Im Herbst steht Mainz dann erneut ein Großevent ins Haus: Im Oktober richtet die Stadt die Feierlichkeiten zum Tag der Deutschen Einheit aus. Der Grund: Rheinland-Pfalz hat turnusgemäß den Vorsitz des Bundesrates inne, und das jeweilige Land feiert dann eben auch den Tag der Deutschen Einheit bei sich. Zuletzt hatte Mainz den Tag der Deutschen Einheit 2001 ausgerichtet – kurz nach den Anschlägen aufs World Trade Center in New York. Es wurde trotzdem eine friedliche und fröhliche Feier, und das soll auch 2017 wieder so sein: „Wir werden Mainz als weltoffene, tolerante und gastfreundliche Stadt präsentieren, in der Hass und Fremdenfeindlichkeit keinen Platz finden“, sagte Ebling.

Beck: Haushalt gelungen, Taubertsbergbad neu ausrichten, Bürgerhäuser sanieren

Bürgermeister und Finanzderzernent Günter Beck (Grüne) freute sich naturgemäß über die rechtzeitige Verabschiedung des Doppelhaushalts 2017/2018 im November. Das Werk sieht für 2017 Erträge in Höhe von 651,5 Millionen Euro und Ausgaben von 686 Millionen Euro vor. Das macht zwar ein Defizit von 34,5 Millionen Euro, Beck ist trotzdem zufrieden: Schuld seien die Kosten der sozialen Sicherung, die 2017 mit 255,2 Millionen Euro veranschlagt seien. Würden diesen eine Gegenfinanzierung – etwa durch Bund oder Land – entgegenstehen, „hätte die Stadt Mainz einen ausgeglichenen Haushalt“, betonte Beck. Und immerhin sehe der Doppelhaushaltsplan Investitionen in Höhe von 153,9 Millionen Euro in beiden Jahren vor.

taubertsbergbad-eingang
Was wird aus dem Taubertsbergbad? Das wird eines der großen Themen 2017 werden – Foto: gik

Investieren werde Mainz vor allem in den Ausbau, Neubau und die Sanierung von Schulen und Schulsporthallen, von Krippen und Kitas. Auch die Feuerwehr soll ordentlich Mittel bekommen. Eine Herausforderung wird 2017 aber noch die Sicherung des Taubertsbergbades: Durch die Insolvenz des Betreibers 2016 steht die Stadt nun mit einem stark renovierungsbedürftigen Bad mit ungewisser Zukunft da. Es sei aber mit vereinten Kräften und in enger Abstimmung mit dem Insolvenzverwalter gelungen, „dass das Bad weiterhin geöffnet hat und die ersten Mängel beseitigt wurden“, betonte Beck. 2017 würden Neuausrichtung und Neustrukturierung des Bades „einen wesentlichen Stellenwert“ einnehmen. Zudem beginnt die Stadt mit den ersten Renovierungsmaßnahmen bei den Bürgerhäusern.

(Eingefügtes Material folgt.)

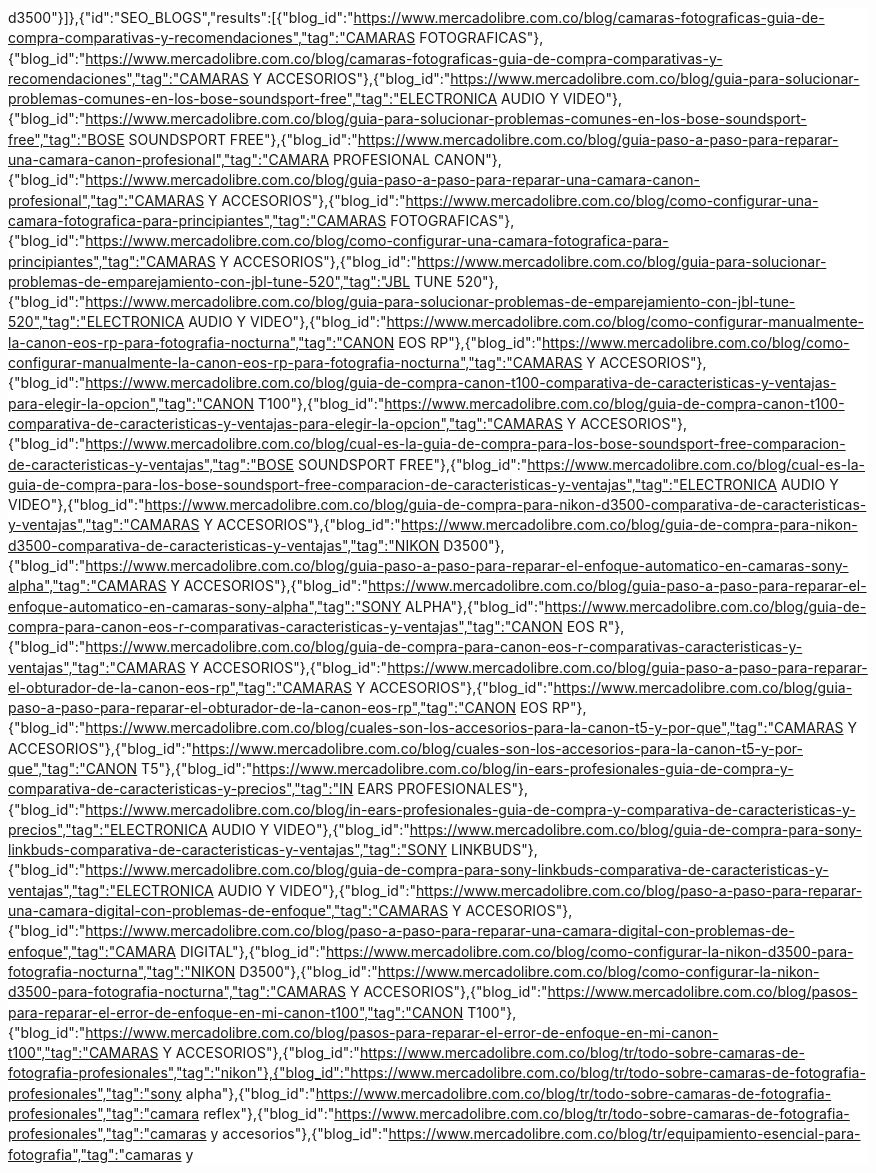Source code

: d3500"}]},{"id":"SEO_BLOGS","results":[{"blog_id":"https://www.mercadolibre.com.co/blog/camaras-fotograficas-guia-de-compra-comparativas-y-recomendaciones","tag":"CAMARAS FOTOGRAFICAS"},{"blog_id":"https://www.mercadolibre.com.co/blog/camaras-fotograficas-guia-de-compra-comparativas-y-recomendaciones","tag":"CAMARAS Y ACCESORIOS"},{"blog_id":"https://www.mercadolibre.com.co/blog/guia-para-solucionar-problemas-comunes-en-los-bose-soundsport-free","tag":"ELECTRONICA AUDIO Y VIDEO"},{"blog_id":"https://www.mercadolibre.com.co/blog/guia-para-solucionar-problemas-comunes-en-los-bose-soundsport-free","tag":"BOSE SOUNDSPORT FREE"},{"blog_id":"https://www.mercadolibre.com.co/blog/guia-paso-a-paso-para-reparar-una-camara-canon-profesional","tag":"CAMARA PROFESIONAL CANON"},{"blog_id":"https://www.mercadolibre.com.co/blog/guia-paso-a-paso-para-reparar-una-camara-canon-profesional","tag":"CAMARAS Y ACCESORIOS"},{"blog_id":"https://www.mercadolibre.com.co/blog/como-configurar-una-camara-fotografica-para-principiantes","tag":"CAMARAS FOTOGRAFICAS"},{"blog_id":"https://www.mercadolibre.com.co/blog/como-configurar-una-camara-fotografica-para-principiantes","tag":"CAMARAS Y ACCESORIOS"},{"blog_id":"https://www.mercadolibre.com.co/blog/guia-para-solucionar-problemas-de-emparejamiento-con-jbl-tune-520","tag":"JBL TUNE 520"},{"blog_id":"https://www.mercadolibre.com.co/blog/guia-para-solucionar-problemas-de-emparejamiento-con-jbl-tune-520","tag":"ELECTRONICA AUDIO Y VIDEO"},{"blog_id":"https://www.mercadolibre.com.co/blog/como-configurar-manualmente-la-canon-eos-rp-para-fotografia-nocturna","tag":"CANON EOS RP"},{"blog_id":"https://www.mercadolibre.com.co/blog/como-configurar-manualmente-la-canon-eos-rp-para-fotografia-nocturna","tag":"CAMARAS Y ACCESORIOS"},{"blog_id":"https://www.mercadolibre.com.co/blog/guia-de-compra-canon-t100-comparativa-de-caracteristicas-y-ventajas-para-elegir-la-opcion","tag":"CANON T100"},{"blog_id":"https://www.mercadolibre.com.co/blog/guia-de-compra-canon-t100-comparativa-de-caracteristicas-y-ventajas-para-elegir-la-opcion","tag":"CAMARAS Y ACCESORIOS"},{"blog_id":"https://www.mercadolibre.com.co/blog/cual-es-la-guia-de-compra-para-los-bose-soundsport-free-comparacion-de-caracteristicas-y-ventajas","tag":"BOSE SOUNDSPORT FREE"},{"blog_id":"https://www.mercadolibre.com.co/blog/cual-es-la-guia-de-compra-para-los-bose-soundsport-free-comparacion-de-caracteristicas-y-ventajas","tag":"ELECTRONICA AUDIO Y VIDEO"},{"blog_id":"https://www.mercadolibre.com.co/blog/guia-de-compra-para-nikon-d3500-comparativa-de-caracteristicas-y-ventajas","tag":"CAMARAS Y ACCESORIOS"},{"blog_id":"https://www.mercadolibre.com.co/blog/guia-de-compra-para-nikon-d3500-comparativa-de-caracteristicas-y-ventajas","tag":"NIKON D3500"},{"blog_id":"https://www.mercadolibre.com.co/blog/guia-paso-a-paso-para-reparar-el-enfoque-automatico-en-camaras-sony-alpha","tag":"CAMARAS Y ACCESORIOS"},{"blog_id":"https://www.mercadolibre.com.co/blog/guia-paso-a-paso-para-reparar-el-enfoque-automatico-en-camaras-sony-alpha","tag":"SONY ALPHA"},{"blog_id":"https://www.mercadolibre.com.co/blog/guia-de-compra-para-canon-eos-r-comparativas-caracteristicas-y-ventajas","tag":"CANON EOS R"},{"blog_id":"https://www.mercadolibre.com.co/blog/guia-de-compra-para-canon-eos-r-comparativas-caracteristicas-y-ventajas","tag":"CAMARAS Y ACCESORIOS"},{"blog_id":"https://www.mercadolibre.com.co/blog/guia-paso-a-paso-para-reparar-el-obturador-de-la-canon-eos-rp","tag":"CAMARAS Y ACCESORIOS"},{"blog_id":"https://www.mercadolibre.com.co/blog/guia-paso-a-paso-para-reparar-el-obturador-de-la-canon-eos-rp","tag":"CANON EOS RP"},{"blog_id":"https://www.mercadolibre.com.co/blog/cuales-son-los-accesorios-para-la-canon-t5-y-por-que","tag":"CAMARAS Y ACCESORIOS"},{"blog_id":"https://www.mercadolibre.com.co/blog/cuales-son-los-accesorios-para-la-canon-t5-y-por-que","tag":"CANON T5"},{"blog_id":"https://www.mercadolibre.com.co/blog/in-ears-profesionales-guia-de-compra-y-comparativa-de-caracteristicas-y-precios","tag":"IN EARS PROFESIONALES"},{"blog_id":"https://www.mercadolibre.com.co/blog/in-ears-profesionales-guia-de-compra-y-comparativa-de-caracteristicas-y-precios","tag":"ELECTRONICA AUDIO Y VIDEO"},{"blog_id":"https://www.mercadolibre.com.co/blog/guia-de-compra-para-sony-linkbuds-comparativa-de-caracteristicas-y-ventajas","tag":"SONY LINKBUDS"},{"blog_id":"https://www.mercadolibre.com.co/blog/guia-de-compra-para-sony-linkbuds-comparativa-de-caracteristicas-y-ventajas","tag":"ELECTRONICA AUDIO Y VIDEO"},{"blog_id":"https://www.mercadolibre.com.co/blog/paso-a-paso-para-reparar-una-camara-digital-con-problemas-de-enfoque","tag":"CAMARAS Y ACCESORIOS"},{"blog_id":"https://www.mercadolibre.com.co/blog/paso-a-paso-para-reparar-una-camara-digital-con-problemas-de-enfoque","tag":"CAMARA DIGITAL"},{"blog_id":"https://www.mercadolibre.com.co/blog/como-configurar-la-nikon-d3500-para-fotografia-nocturna","tag":"NIKON D3500"},{"blog_id":"https://www.mercadolibre.com.co/blog/como-configurar-la-nikon-d3500-para-fotografia-nocturna","tag":"CAMARAS Y ACCESORIOS"},{"blog_id":"https://www.mercadolibre.com.co/blog/pasos-para-reparar-el-error-de-enfoque-en-mi-canon-t100","tag":"CANON T100"},{"blog_id":"https://www.mercadolibre.com.co/blog/pasos-para-reparar-el-error-de-enfoque-en-mi-canon-t100","tag":"CAMARAS Y ACCESORIOS"},{"blog_id":"https://www.mercadolibre.com.co/blog/tr/todo-sobre-camaras-de-fotografia-profesionales","tag":"nikon"},{"blog_id":"https://www.mercadolibre.com.co/blog/tr/todo-sobre-camaras-de-fotografia-profesionales","tag":"sony alpha"},{"blog_id":"https://www.mercadolibre.com.co/blog/tr/todo-sobre-camaras-de-fotografia-profesionales","tag":"camara reflex"},{"blog_id":"https://www.mercadolibre.com.co/blog/tr/todo-sobre-camaras-de-fotografia-profesionales","tag":"camaras y accesorios"},{"blog_id":"https://www.mercadolibre.com.co/blog/tr/equipamiento-esencial-para-fotografia","tag":"camaras y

Sitte: Ansiedlungspolitik erfolgreich, Renovierung Rheingoldhalle, fünf neue Hotels

2016 verlor Mainz gleich eine ganze Reihe großer Unternehmen und wichtiger Arbeitgeber: Nestlé wird Ende 2017 sein Werk schließen, Cargill, die Spedition Hensel und jüngst sogar Camping Müller – die Liste der abwandernden Unternehmen ist lang. Trotzdem zog Wirtschaftsdezernent Christopher Sitte (FDP) ein positives Fazit des Jahres: „Die positive Ansiedlungsentwicklung setzt sich fort“, betonte der Dezernent allen Ernstes – und verwies auf zuletzt drei Neuansiedlungen: Die Firma Deublin mit 175 Arbeitsplätzen im Mainzer Wirtschaftspark, der Spatenstich für die Hermes Logistik Gruppe Ende November sowie die Techniker Krankenkasse, die mit einem neuen Fachzentrum 300 Arbeitsplätze schaffen werde. Mainz sei als Standort beliebt, belege sehr gute Platzierungen in verschiedenen aktuellen Städte-Rankings und sei vor allem auch bei Gründern enorm angesagt, betonte Sitte.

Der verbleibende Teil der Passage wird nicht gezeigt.